纪德明和林芬哑口无言,喉咙里像是被塞进了一块石头,说话发声都变得很困难。
而内侍接下来的话,更是让他们心惊不已。
“不过,你们既然不喜欢姜渔,那太后娘娘便做主,允你们恩断义绝,以后再无瓜葛,正好你们也写了断亲书并签字画押,上面写得很清楚,姜渔替纪沅嫁给裴妄,还了你们的生恩。”
纪德明和林芬着急的想要解释,但内侍还在宣读太后口谕,他们不能擅自开口打断,不然会被视为不敬太后。
内侍:“另外,汪氏调换姜渔和纪沅,按本朝律法,此举比照拐卖,应当判处斩立决或凌迟,如今她和其亲眷都被抓进顺天府大牢,后续的审问还需你们走一趟,希望你们配合。”

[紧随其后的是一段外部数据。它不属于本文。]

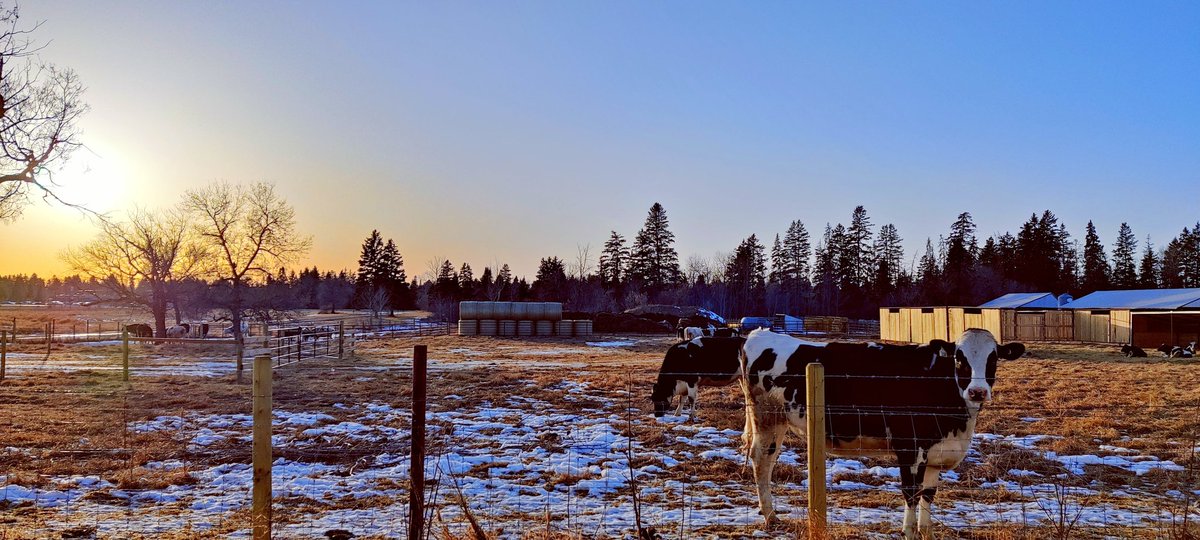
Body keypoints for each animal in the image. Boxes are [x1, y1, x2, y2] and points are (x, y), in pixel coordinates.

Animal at [734, 326, 1027, 537]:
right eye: (959, 358)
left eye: (993, 358)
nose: (977, 391)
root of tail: (759, 333)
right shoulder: (909, 446)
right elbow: (911, 491)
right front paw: (908, 531)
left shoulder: (936, 452)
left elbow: (928, 494)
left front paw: (926, 531)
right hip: (766, 418)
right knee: (761, 461)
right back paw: (770, 516)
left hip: (778, 421)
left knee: (768, 460)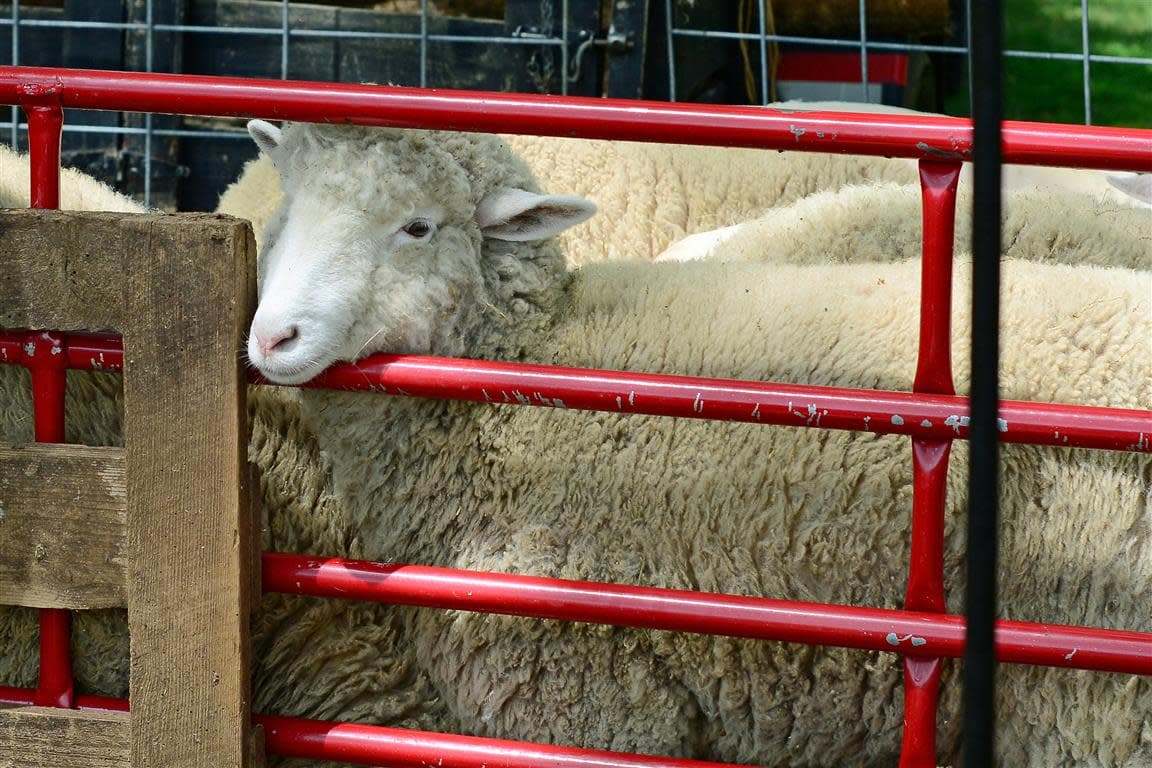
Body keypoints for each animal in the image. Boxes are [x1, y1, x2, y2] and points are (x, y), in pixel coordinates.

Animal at [246, 119, 1151, 767]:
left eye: (418, 227)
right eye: (286, 215)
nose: (272, 338)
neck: (523, 383)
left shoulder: (580, 691)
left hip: (1092, 704)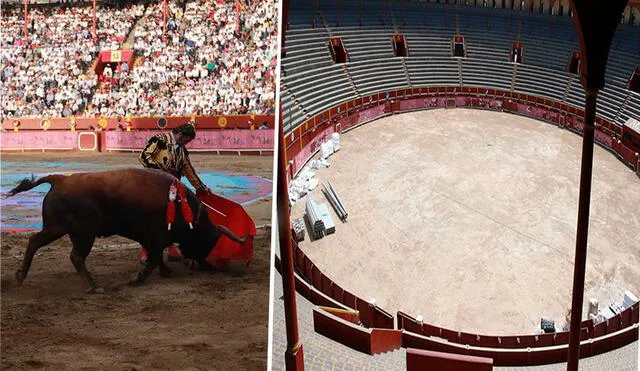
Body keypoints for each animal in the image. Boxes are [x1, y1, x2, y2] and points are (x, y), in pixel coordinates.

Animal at [6, 169, 246, 294]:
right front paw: (137, 279)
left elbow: (156, 257)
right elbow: (153, 258)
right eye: (208, 241)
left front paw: (165, 271)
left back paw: (20, 275)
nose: (208, 266)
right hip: (83, 234)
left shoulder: (151, 238)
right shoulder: (157, 236)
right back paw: (94, 286)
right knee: (76, 256)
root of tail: (60, 179)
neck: (180, 205)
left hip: (55, 228)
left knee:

“不然,被冠上从犯之罪,你们即便是姜渔的亲生父母,也不会被姑息,毕竟你们已经恩断义绝了。”
听到这里,纪德明和林芬想要说什么,但几次张嘴却一个字都没能说出来。
最后,他俩只能颓然的叩头领旨谢恩。
跪在后面的纪沅脸色惨白得几乎透明,整个人都都被绝望笼罩着。
她的生母被追责,她又能可能不被牵连?
她完了,彻底完了!
宣读旨意的内侍前脚刚离开,后脚裴忠就带着人把旨意的内容宣扬了出去,同时还说了很多姜渔被虐/待的事实。
不出两日,全京城的人都知道了纪家人放着亲生的女儿、妹妹不疼,反倒是去疼爱那人贩子的女儿。
对此,大多数人都表示不理解,觉得纪家人脑子都有病。
他们唾弃纪家人的行为,同情姜渔这些年的遭遇。
在接下来的很长的一段时间内,纪家的人都是京城百姓茶余饭后的谈资。
纪家的人,无论是主子还是下人,只要一出门都会被人围观和议论。
纪氏一族的族亲和族老知道这些事后,纷纷找上门去指责他们,这让他们本就水深火热的日子变得更加艰难。